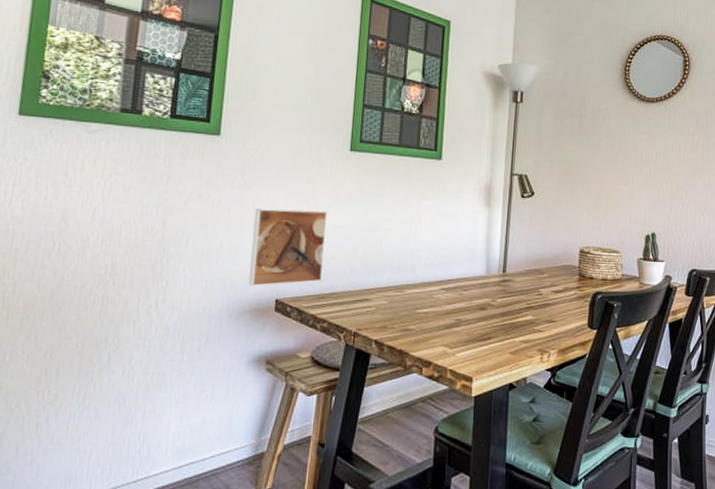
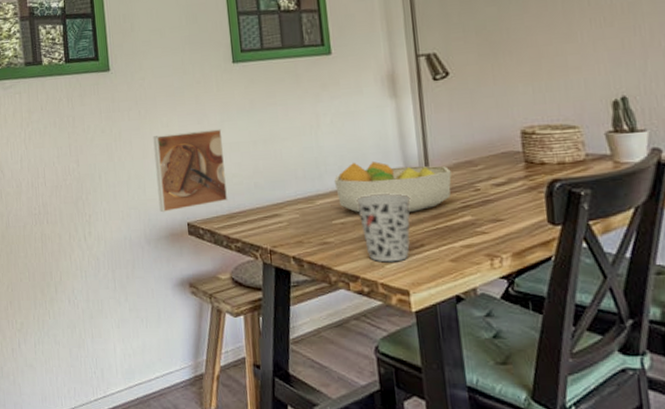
fruit bowl: none [424,258,523,308] -> present [333,161,452,213]
cup: none [440,289,487,351] -> present [355,193,411,263]

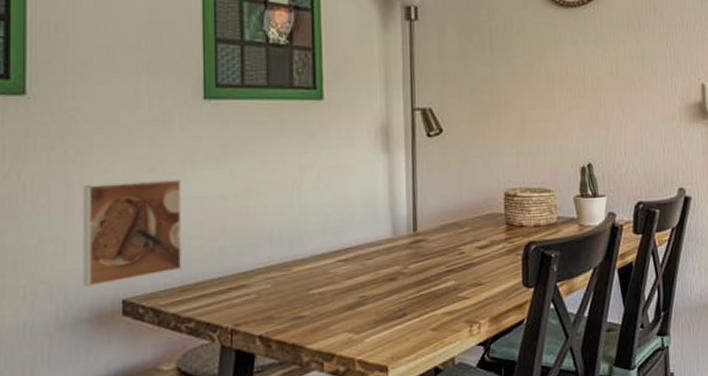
fruit bowl: present [333,161,452,213] -> none [315,222,438,281]
cup: present [355,193,411,263] -> none [337,257,396,337]

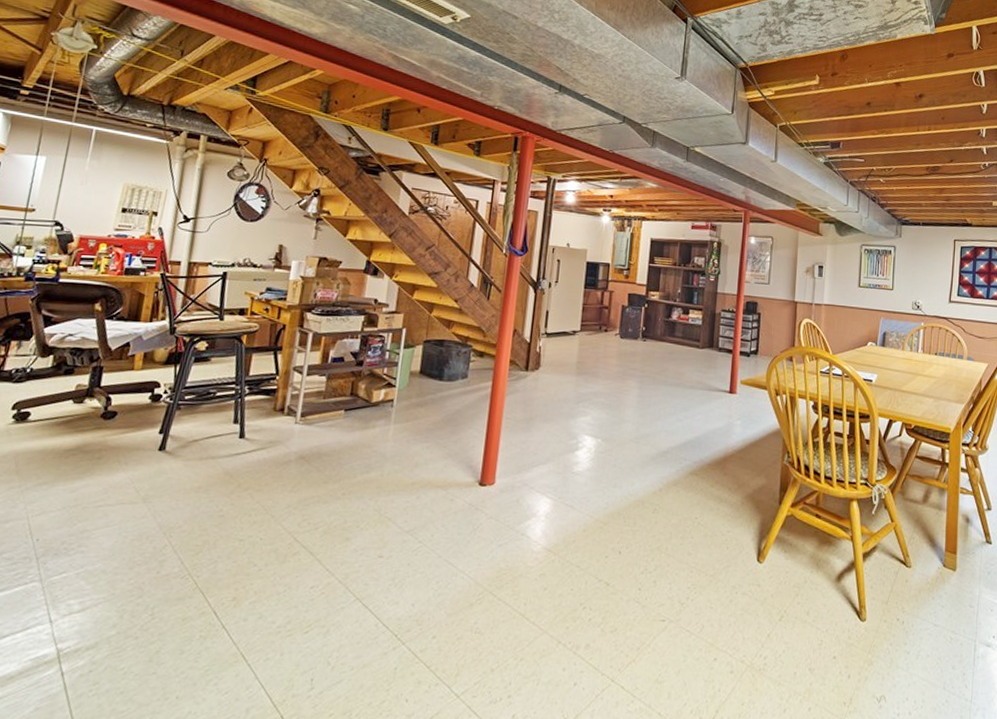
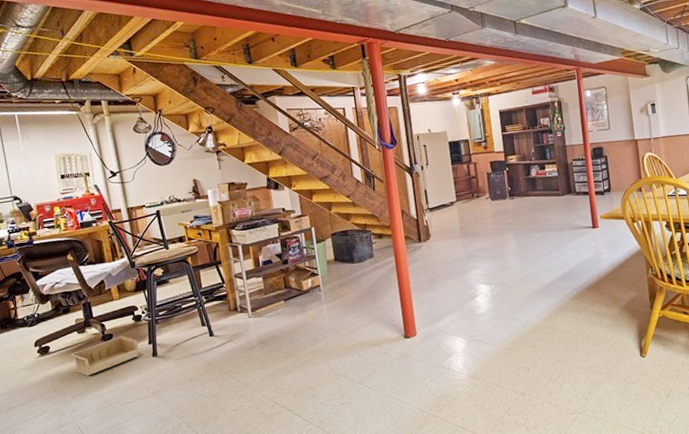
storage bin: none [53,416,146,461] -> present [70,335,139,377]

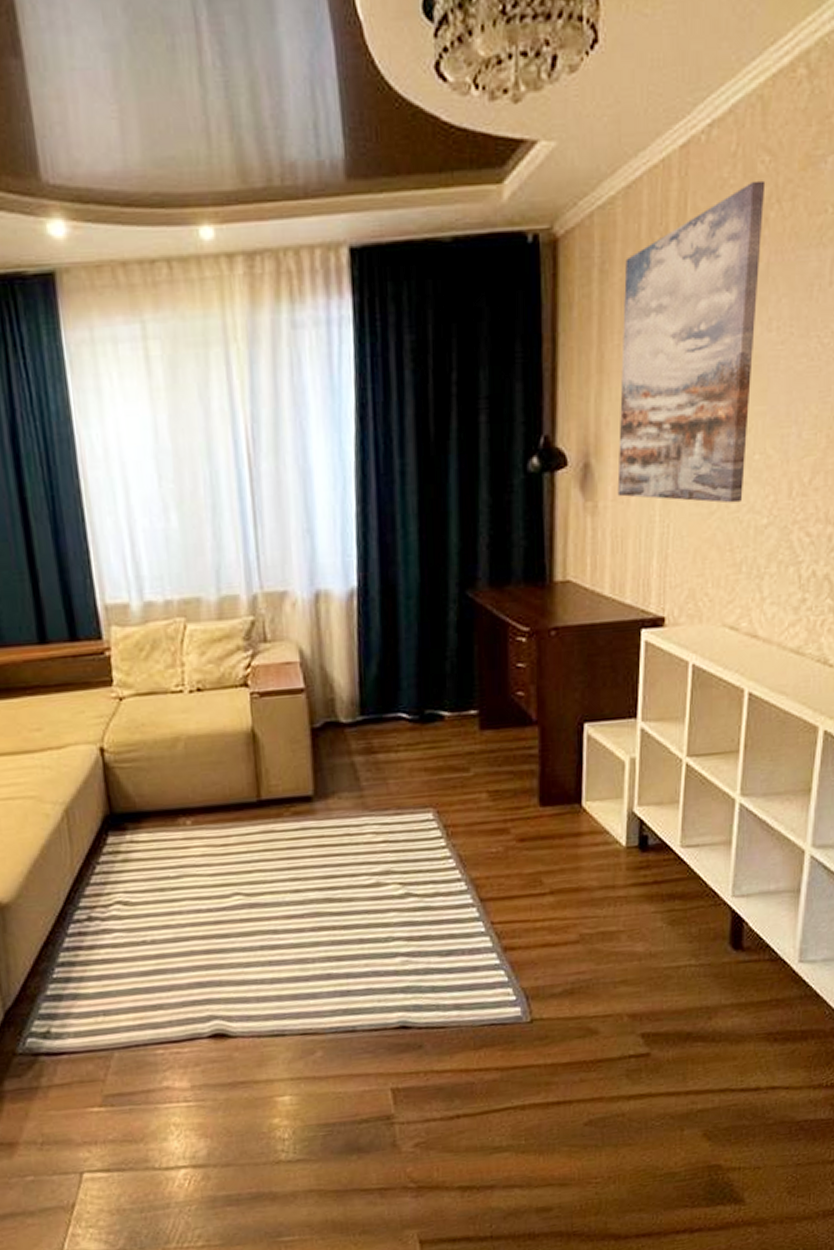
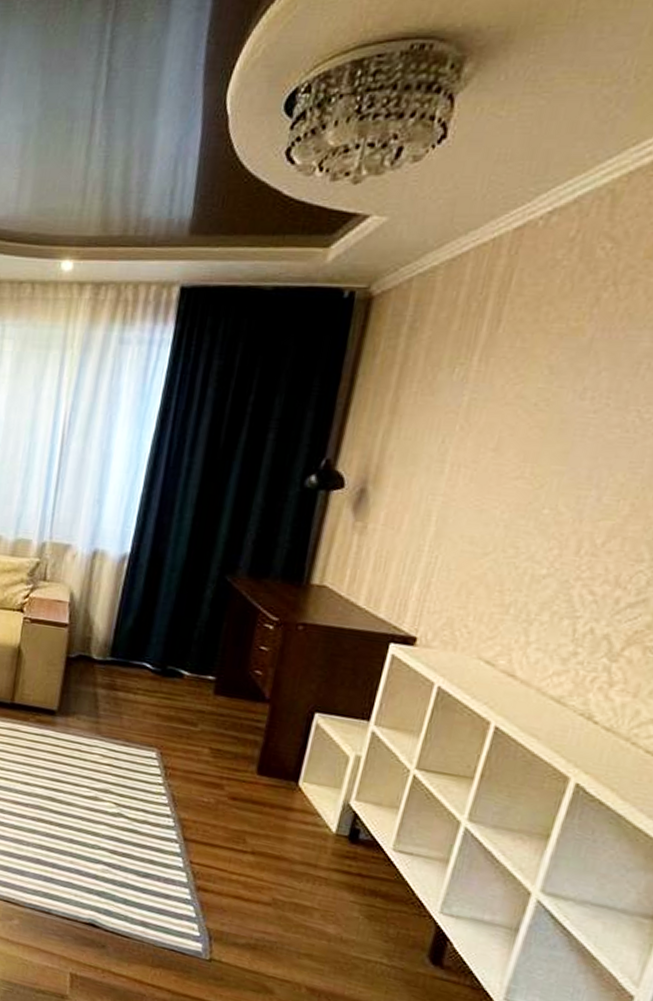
wall art: present [617,180,766,504] -> none [389,264,603,550]

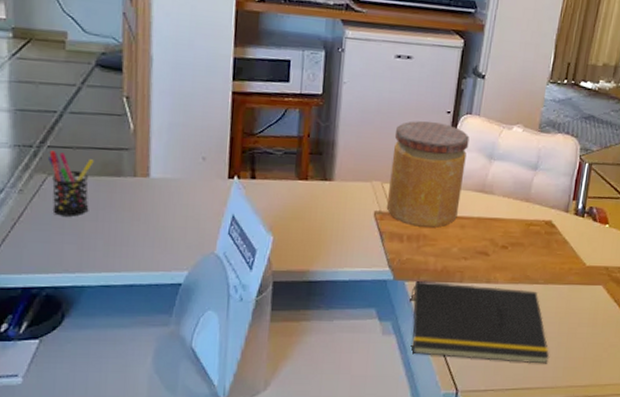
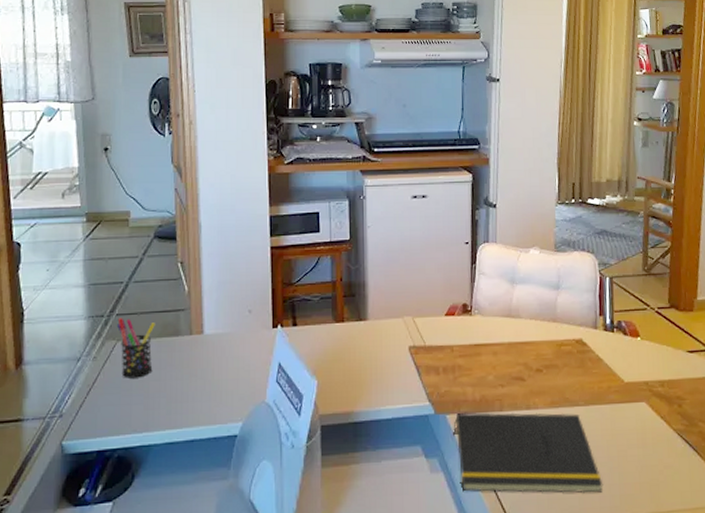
jar: present [386,121,470,228] -> none [419,253,490,358]

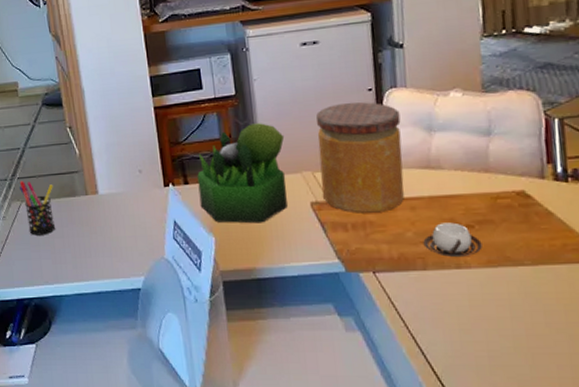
plant: none [306,268,391,367] -> present [197,123,288,224]
jar: none [419,253,490,358] -> present [316,102,404,213]
notepad: present [453,412,604,494] -> none [368,270,562,361]
cup: none [501,367,548,399] -> present [423,222,482,258]

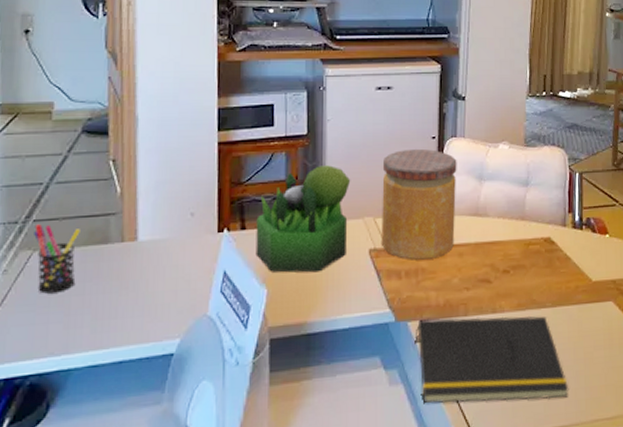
notepad: none [368,270,562,361] -> present [415,316,569,404]
cup: present [423,222,482,258] -> none [467,268,515,303]

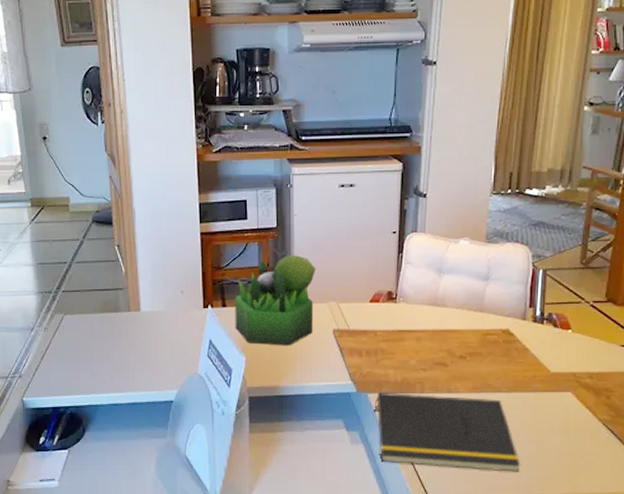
pen holder: present [34,224,80,294] -> none [64,294,97,347]
jar: present [381,148,457,260] -> none [343,242,417,342]

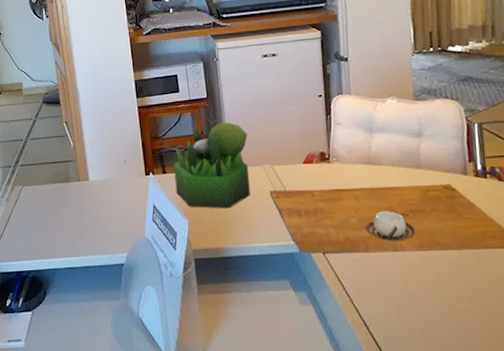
notepad: present [374,392,521,472] -> none [319,251,484,334]
cup: none [423,353,470,384] -> present [365,211,416,242]

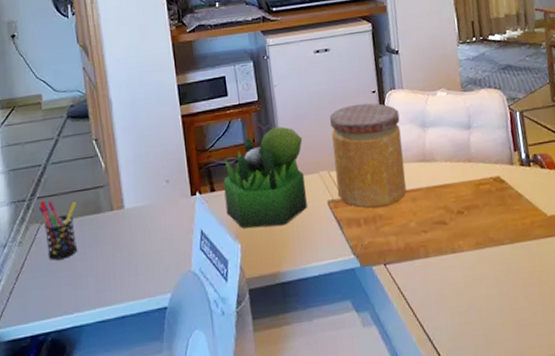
pen holder: none [21,168,52,216] -> present [39,200,78,260]
jar: none [274,106,349,202] -> present [329,103,407,208]
cup: present [365,211,416,242] -> none [424,210,471,243]

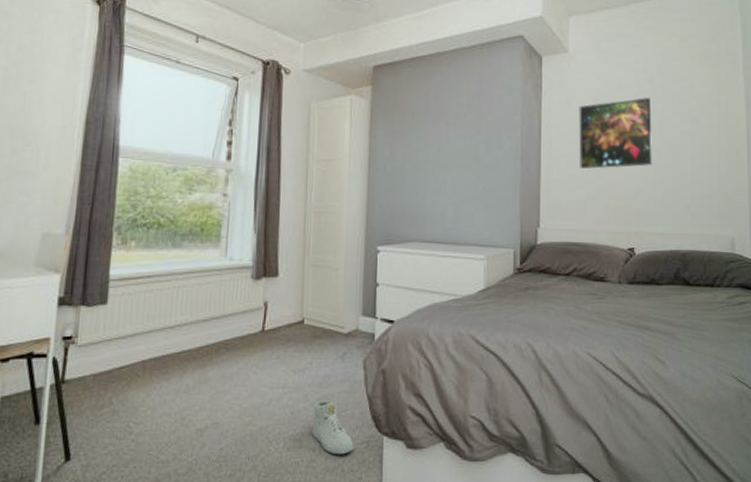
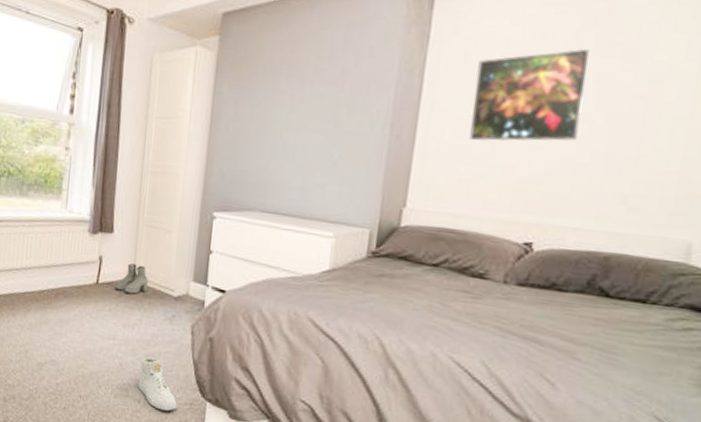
boots: none [282,306,317,337] -> present [115,263,148,294]

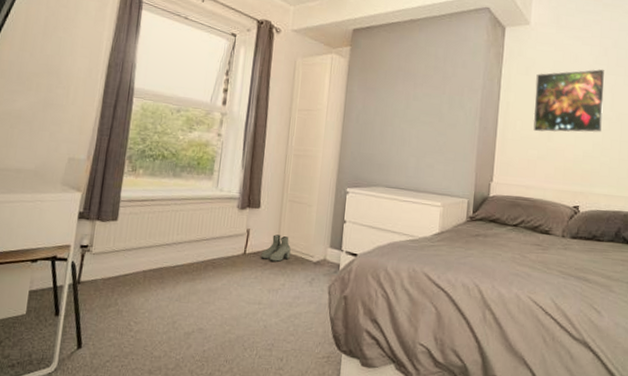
sneaker: present [138,357,177,411] -> none [281,318,316,366]

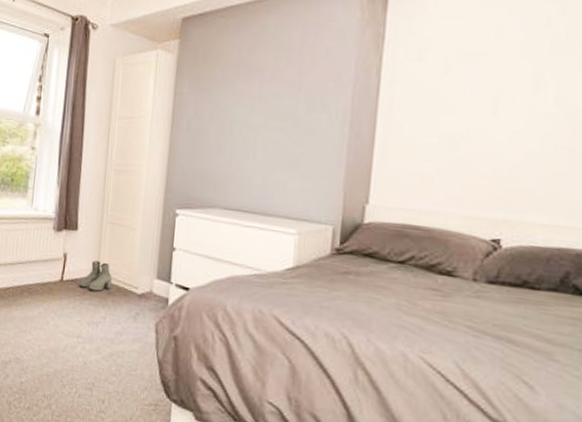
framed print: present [533,69,604,132] -> none [429,46,545,137]

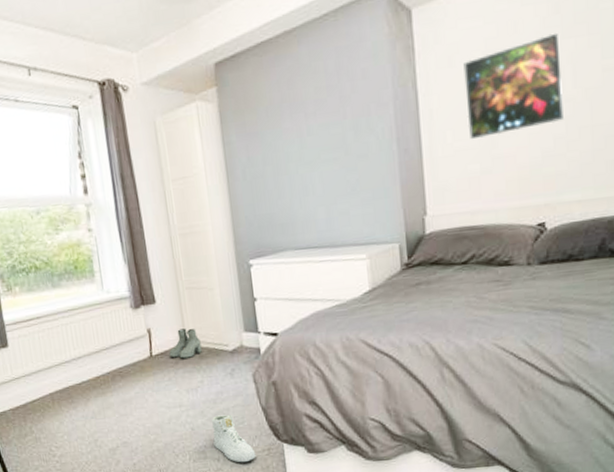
sneaker: none [102,356,142,412] -> present [212,414,256,463]
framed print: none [429,46,545,137] -> present [463,33,564,139]

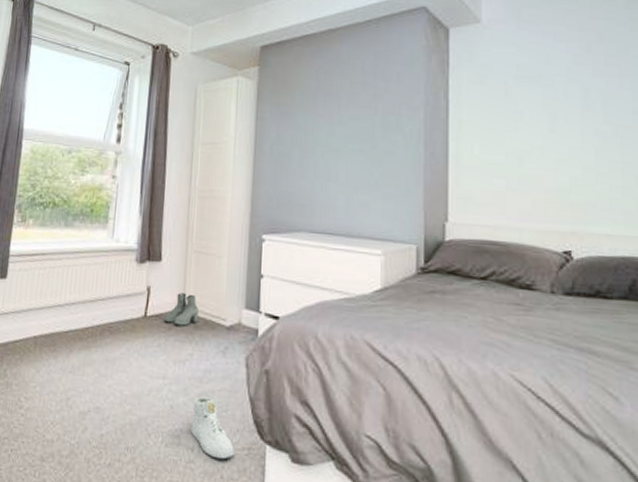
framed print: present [463,33,564,139] -> none [495,70,594,155]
+ + + + +
* EXERCISE PROMPT *
Print the entire listing above verbatim. No picture should be included.

* ANSWER *
fruit bowl: none [424,258,523,308] -> present [333,161,452,213]
cup: none [440,289,487,351] -> present [355,193,411,263]

fruit bowl: present [333,161,452,213] -> none [315,222,438,281]
cup: present [355,193,411,263] -> none [337,257,396,337]

storage bin: none [53,416,146,461] -> present [70,335,139,377]

wall art: present [617,180,766,504] -> none [389,264,603,550]

jar: present [386,121,470,228] -> none [419,253,490,358]

plant: none [306,268,391,367] -> present [197,123,288,224]
jar: none [419,253,490,358] -> present [316,102,404,213]
notepad: present [453,412,604,494] -> none [368,270,562,361]
cup: none [501,367,548,399] -> present [423,222,482,258]

notepad: none [368,270,562,361] -> present [415,316,569,404]
cup: present [423,222,482,258] -> none [467,268,515,303]

pen holder: present [34,224,80,294] -> none [64,294,97,347]
jar: present [381,148,457,260] -> none [343,242,417,342]

notepad: present [374,392,521,472] -> none [319,251,484,334]
cup: none [423,353,470,384] -> present [365,211,416,242]

pen holder: none [21,168,52,216] -> present [39,200,78,260]
jar: none [274,106,349,202] -> present [329,103,407,208]
cup: present [365,211,416,242] -> none [424,210,471,243]

boots: none [282,306,317,337] -> present [115,263,148,294]

sneaker: present [138,357,177,411] -> none [281,318,316,366]

framed print: present [533,69,604,132] -> none [429,46,545,137]

sneaker: none [102,356,142,412] -> present [212,414,256,463]
framed print: none [429,46,545,137] -> present [463,33,564,139]

framed print: present [463,33,564,139] -> none [495,70,594,155]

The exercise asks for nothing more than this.